Don’t fret! With the weather warming and the nice summer weekends, it’s the perfect time to tackle that project of painting your Maine home.
While this might seem like an insurmountable task, especially if you have a multi-story home, it’s not. It just takes the right tools and a bit of hard work. Below are step-by-step instructions to having the outside of your house looking shiny and new.
Test For Lead
Homes built before 1978 could have used lead paint, so be careful if you have an older home. They make kits that test for lead paint. If your home tests positive, then ensure you take the necessary precautions to keep yourself and your neighbors safe.
Scrub It Up
You need to wash the exterior of your home before painting. Mildew thrives under new paint, so kill it with a solution of water and phosphate-free cleaner.
Scrape And Sand
Take a scraper to your home’s exterior to remove any peeling paint. Spraying water under the paint as you scrape helps speed up the process.
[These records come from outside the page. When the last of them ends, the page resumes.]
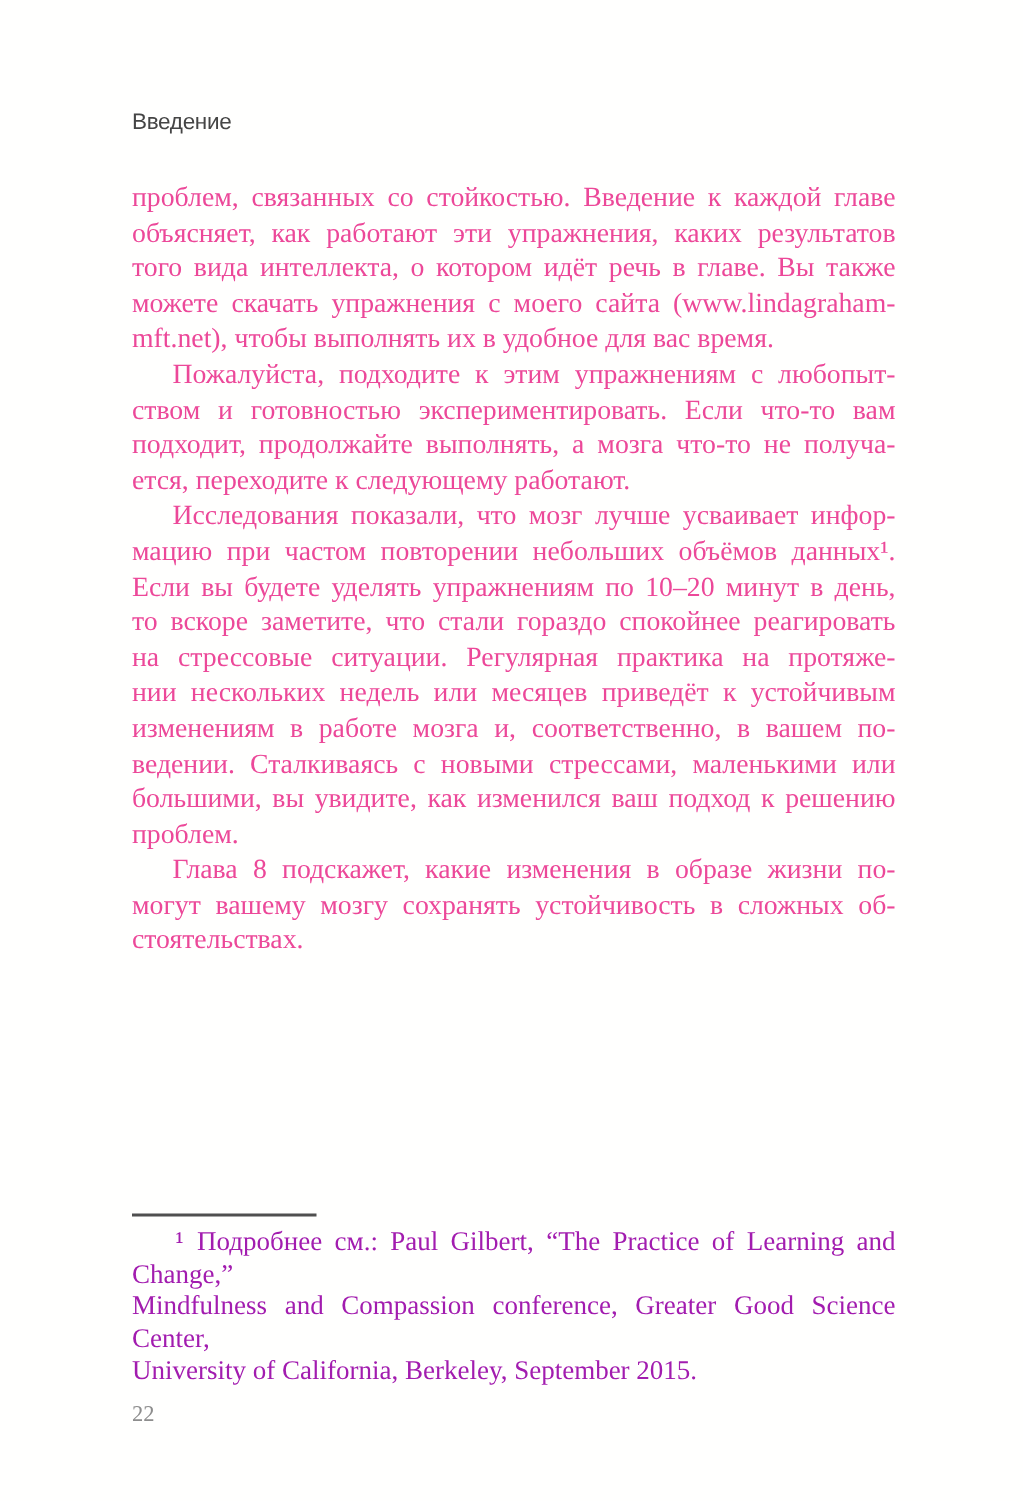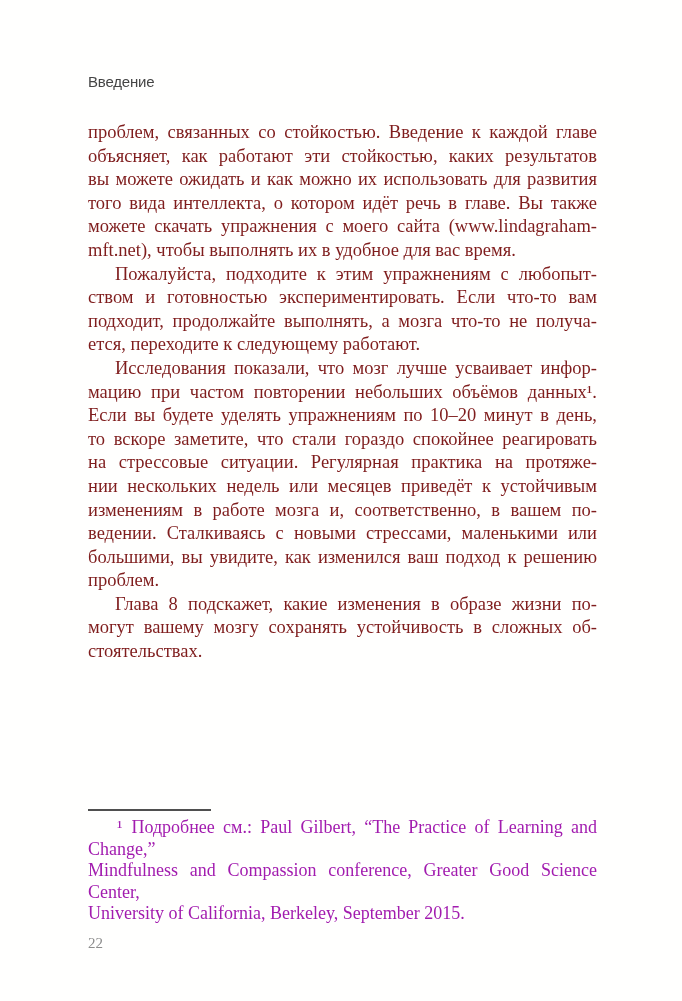--- a/index.html
+++ b/index.html
@@ -26,7 +26,7 @@
     width:509px;
     font-size:18.5px;
     line-height:23.6px;
-    color:#7f1d1d;
+    color:#ec4899;
   }
   .bl {
     text-align:justify;

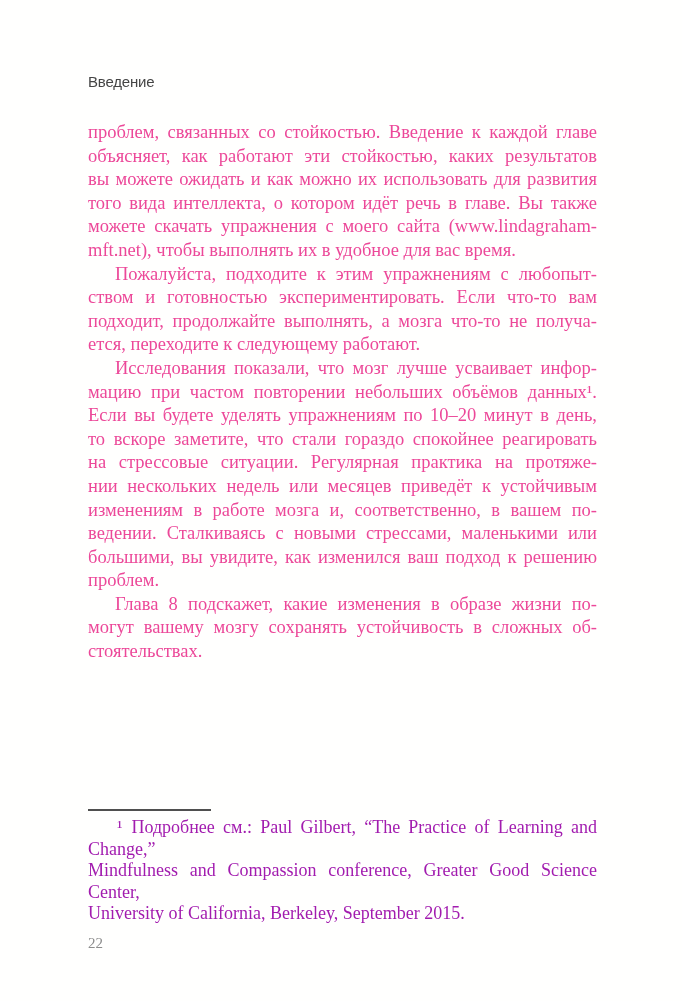--- a/index.html
+++ b/index.html
@@ -71,7 +71,7 @@
 
   <div class="body-text">
     <div class="bl">проблем, связанных со стойкостью. Введение к каждой главе</div>
-    <div class="bl">объясняет, как работают эти стойкостью, каких результатов</div>
+    <div class="bl">объясняет, как работают эти упражнения, каких результатов</div>
     <div class="bl">вы можете ожидать и как можно их использовать для развития</div>
     <div class="bl">того вида интеллекта, о котором идёт речь в главе. Вы также</div>
     <div class="bl">можете скачать упражнения с моего сайта (www.lindagraham-</div>

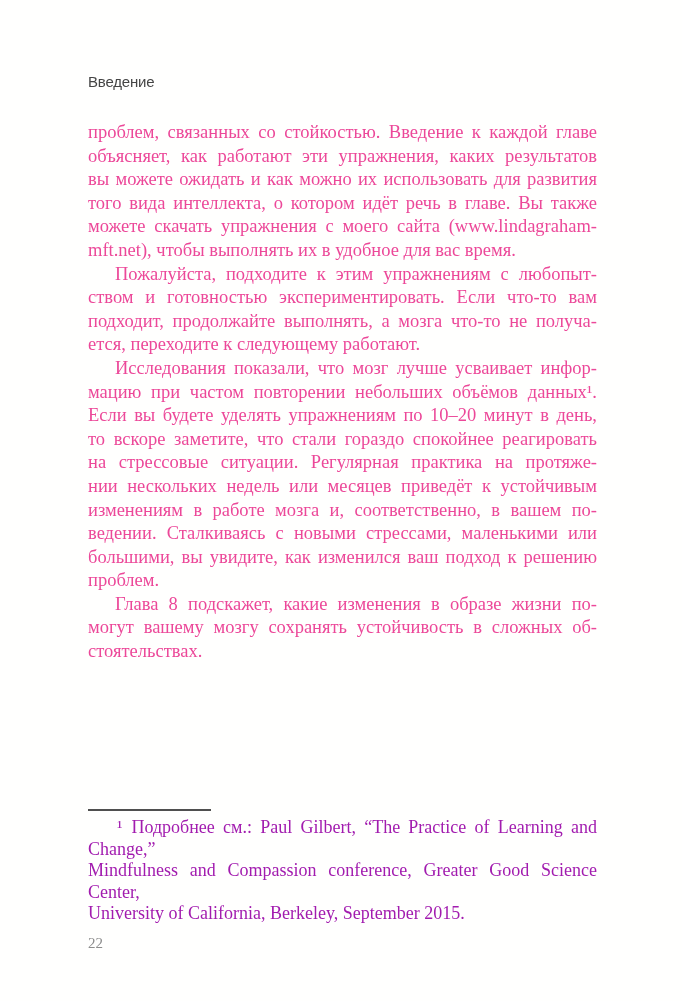--- a/index.html
+++ b/index.html
@@ -72,7 +72,6 @@
   <div class="body-text">
     <div class="bl">проблем, связанных со стойкостью. Введение к каждой главе</div>
     <div class="bl">объясняет, как работают эти упражнения, каких результатов</div>
-    <div class="bl">вы можете ожидать и как можно их использовать для развития</div>
     <div class="bl">того вида интеллекта, о котором идёт речь в главе. Вы также</div>
     <div class="bl">можете скачать упражнения с моего сайта (www.lindagraham-</div>
     <div class="bl end">mft.net), чтобы выполнять их в удобное для вас время.</div>

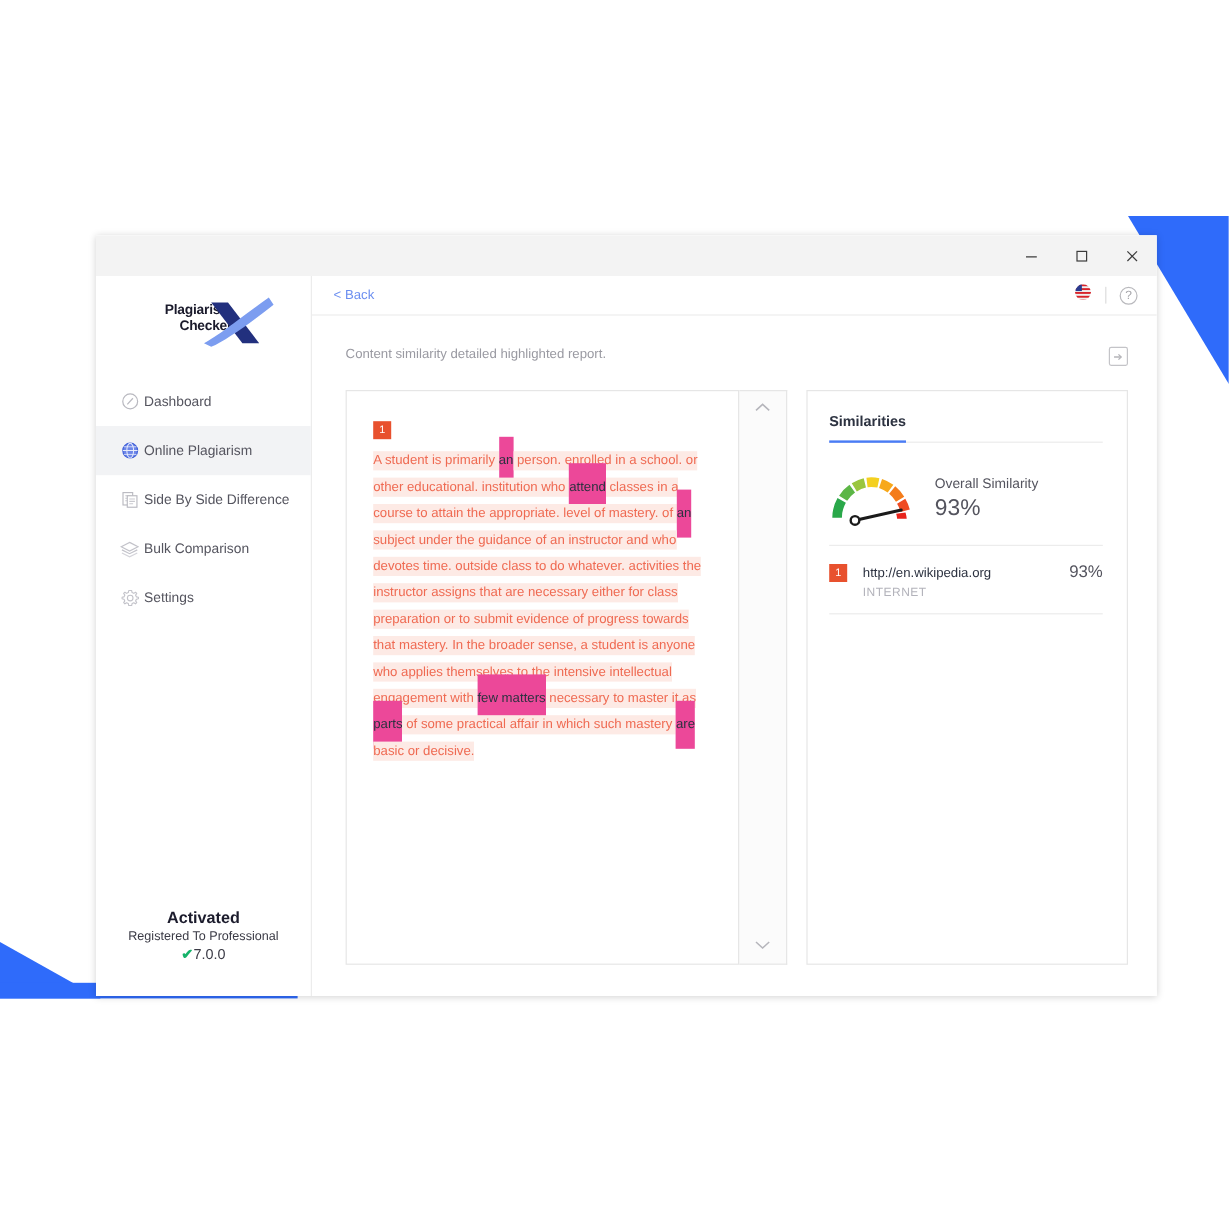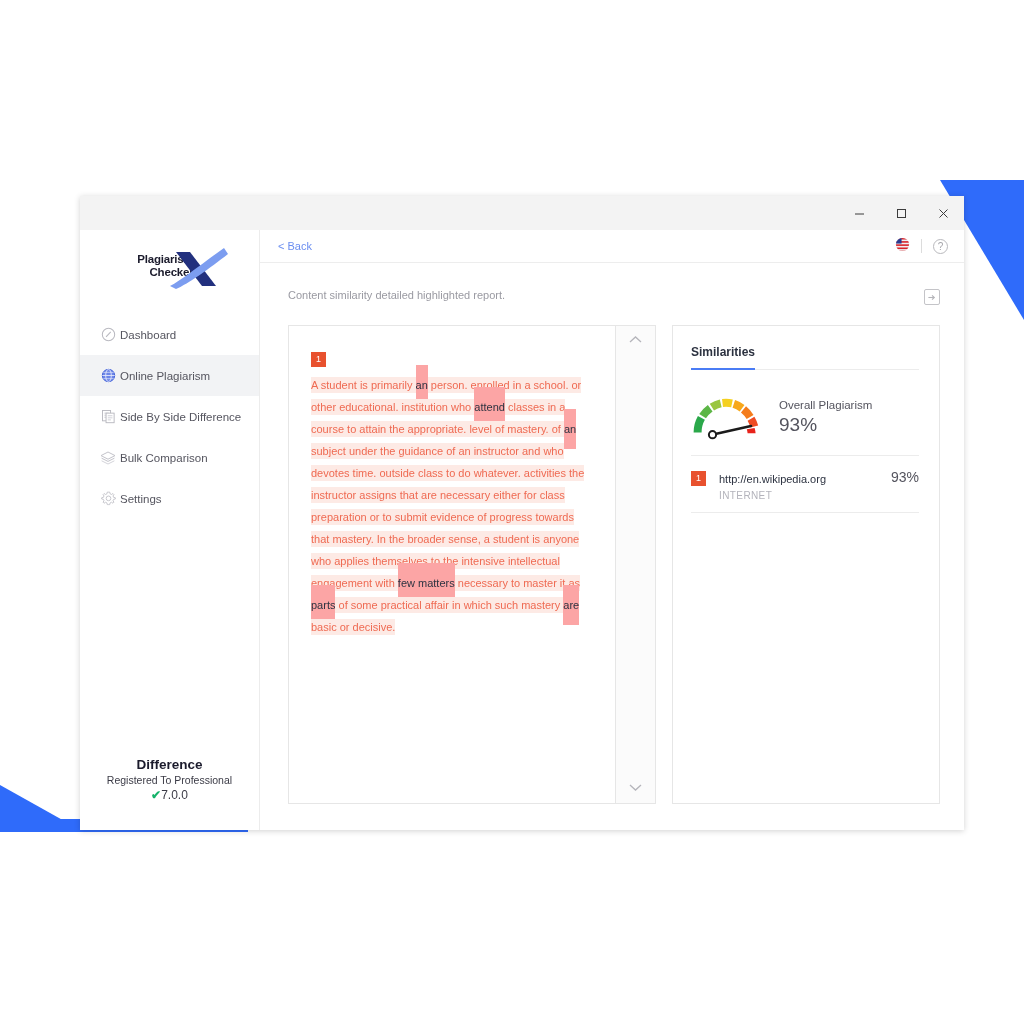--- a/index.html
+++ b/index.html
@@ -124,7 +124,7 @@
   }
   .doc-text { font-size: 11px; line-height: 22px; color: #ef6a52; }
   .doc-text .hl { background: #fdeae5; padding: 2px 0; }
-  .doc-text .plain { color: #2c3240; background: #fca5a5; padding: 14px 0; }
+  .doc-text .plain { color: #2c3240; background: #ec4899; padding: 14px 0; }
 
   .scroll-col {
     width: 40px; flex: 0 0 40px;

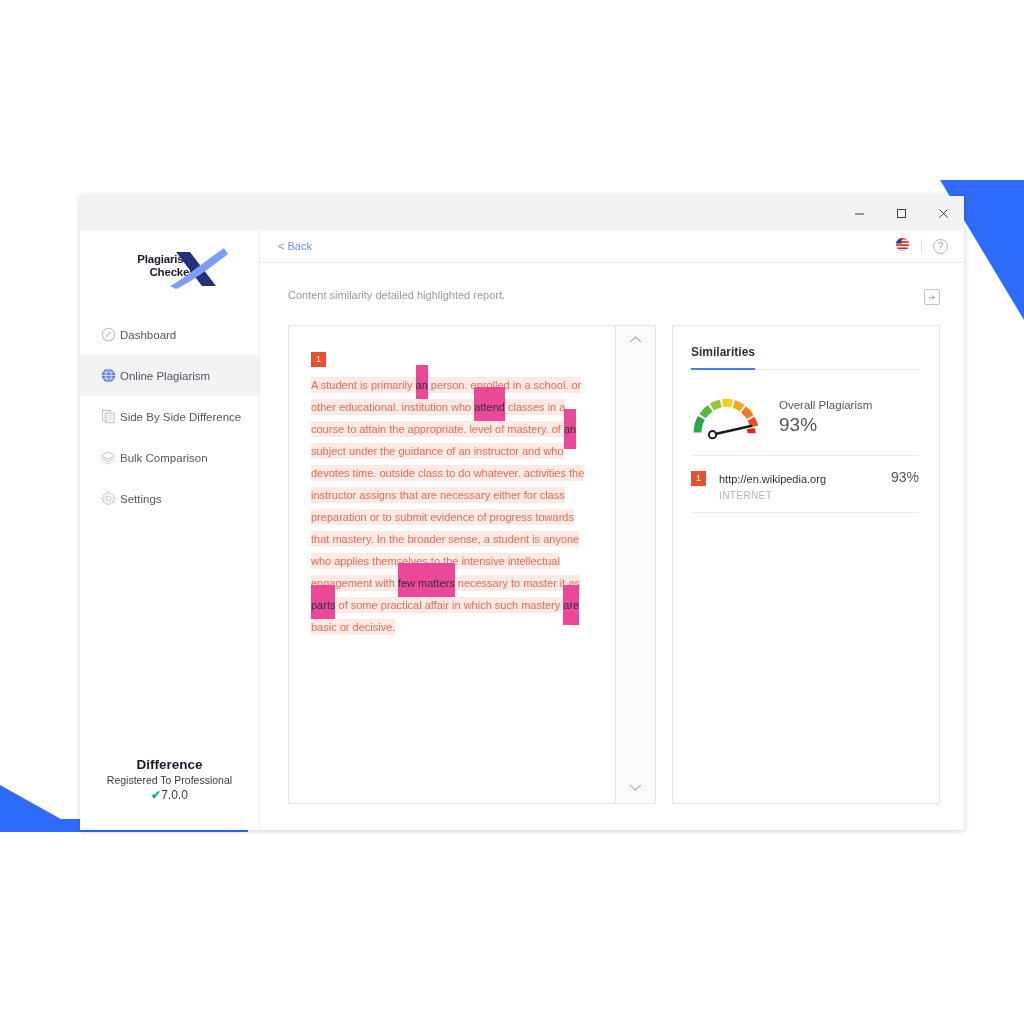--- a/index.html
+++ b/index.html
@@ -360,7 +360,7 @@
                 <circle cx="21.5" cy="42.7" r="3.6" fill="#fff" stroke="#1b1b1b" stroke-width="2"></circle>
               </svg>
               <div>
-                <div class="gauge-label">Overall Plagiarism</div>
+                <div class="gauge-label">Overall Similarity</div>
                 <div class="gauge-value">93%</div>
               </div>
             </div>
Then sand down any rough spots, so that you have a smooth canvas.
Apply The Primer
Paint on the primer immediately after you’ve prepped the wood. This will provide and even base for your topcoat of paint.
Buy Some Caulk
You’ll need to caulk all the joints to prevent water penetration and air leakage. Plus, caulk does a great job of filling in blemishes in your siding.
Pick Out Your Paint
Choose a water-based latex paint. It’s easier than applying oil-based paints. However, if your home already has an oil-based paint, you’ll have to stay with it. Once you’ve selected your favorite paint color, just grab a brush or rent a sprayer to start painting your home.
Maintain your exterior.
Be sure to check your home annually for any potential problems. Replace cracked caulk, remove mildew and patch any peeling paint before it spreads.
Utilize the beautiful summer weekends to get started on painting your home. Understand that this process normally takes two weekends, so be patient. Plus, by not hiring a professional, you’ll save a significant sum of money and have bragging rights when you receive compliments on the condition of your Maine home.